__WORK TO COMPLETE__:
A: In the Pyrefly article, what programming language is Pyrefly written in?
B: Please carry on writing the Pyrefly article from where it stops, keeping its plain, first-person tone.
[PASSAGE SHOWN Boundary: Start]
Facebook's Pyrefly: A Rust-built Python type checker — how much faster than mypy?

Mypy has been around for years, and we've all gotten used to its speed — or rather, we've gotten used to how slow it is.

Meta's engineers clearly decided enough was enough. They built Pyrefly, a Python type checker and language server written entirely in Rust. Currently at 6.3K stars with 13,234 commits, the community activity looks solid.

Why Rust

This isn't a new idea. Ruff rewrote the Python linter in Rust and got a 10-50x speedup. UV took over Python package management. Now type checkers are following the same path.

Pyrefly's core selling point is straightforward: speed. Rust means no Python interpreter overhead — type inference and checking logic compile directly to machine code. For large codebases, waiting dozens of seconds for every mypy run in CI is genuinely painful.

Meta has massive internal Python codebases. They didn't build this for fun. Instagram's server side runs heavily on Python — every minute saved in type checking adds up across hundreds of engineers.

How it compares

Pyrefly targets mypy and pyright, the two mainstream options.

Mypy is the de facto standard for Python type checking — most mature ecosystem, but speed has always been a pain point. Pyright is Microsoft's TypeScript-based checker, best integrated with VS Code, faster than mypy but not dramatically so.

Pyrefly's README doesn't publish specific benchmark numbers — which is a shame. Following the Rust rewrite convention, the speedup should be in the 5-50x range depending on codebase size and type complexity.

My take: don't rush to migrate. Pyrefly is still in active development — 459 open issues, 128 PRs in the queue. That means rapid iteration, but also that stability and compatibility aren't production-grade yet.
[PASSAGE SHOWN Boundary: End]
[SUPPLIED MATERIAL Boundary: Start]
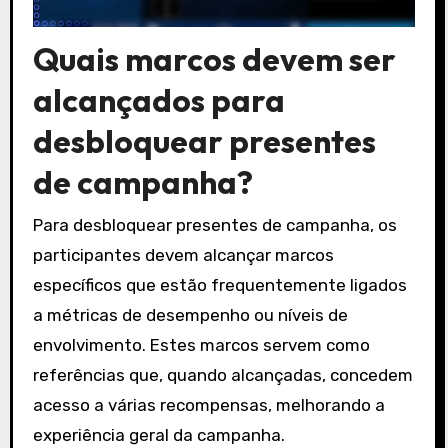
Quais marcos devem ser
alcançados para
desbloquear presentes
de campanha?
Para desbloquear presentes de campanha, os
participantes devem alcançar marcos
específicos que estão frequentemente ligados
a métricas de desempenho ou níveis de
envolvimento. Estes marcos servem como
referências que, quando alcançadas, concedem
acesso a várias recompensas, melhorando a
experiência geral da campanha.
[SUPPLIED MATERIAL Boundary: End]
[SUPPLIED MATERIAL Boundary: Start]
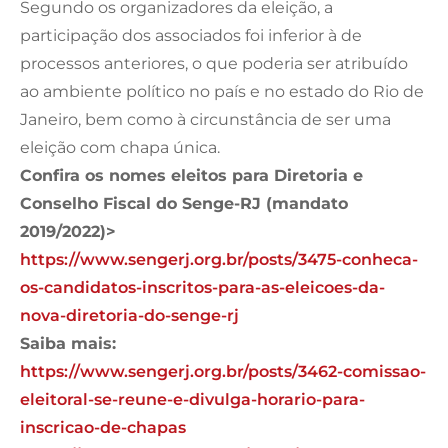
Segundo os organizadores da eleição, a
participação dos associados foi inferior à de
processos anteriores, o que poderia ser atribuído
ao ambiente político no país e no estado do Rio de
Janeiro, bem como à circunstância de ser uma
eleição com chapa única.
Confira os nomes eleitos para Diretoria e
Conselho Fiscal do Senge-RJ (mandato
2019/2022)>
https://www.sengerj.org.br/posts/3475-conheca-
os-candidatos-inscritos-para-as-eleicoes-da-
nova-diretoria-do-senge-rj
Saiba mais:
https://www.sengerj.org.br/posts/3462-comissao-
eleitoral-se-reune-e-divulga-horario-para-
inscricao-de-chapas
[SUPPLIED MATERIAL Boundary: End]
[SUPPLIED MATERIAL Boundary: Start]
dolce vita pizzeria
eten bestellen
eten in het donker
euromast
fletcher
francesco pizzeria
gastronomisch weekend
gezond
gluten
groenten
[SUPPLIED MATERIAL Boundary: End]
__RESPONSES IN ORDER__:
A: Rust.

B:
Can you use it today

If you're running mypy on your projects and occasionally find it slow, Pyrefly isn't ready to replace it yet. Its type system coverage still trails mypy, especially on edge cases — generics, protocols, type guards.

But if your team is large, your codebase exceeds a million lines, and type checking has become a CI bottleneck — worth watching closely. Meta is already using it internally; they wouldn't gamble their production environment.

Wait for Pyrefly 1.0, benchmark data, and mypy compatibility tests to complete — then consider migration. Safer that way.

My current stance: star the repo, don't install yet. Type checkers aren't toys — the cost of picking wrong is non-trivial.

A telling detail

Pyrefly has .llms/rules in its repo, pointing agentic tools to AGENTS.md. This means Meta is designing this tool with AI coding assistants in mind from the start. A type checker isn't just for humans — it's for AI agents too. The difference between a 30-second wait and a 3-second wait matters more for an agent than for a person.

That detail matters more to me than speed numbers.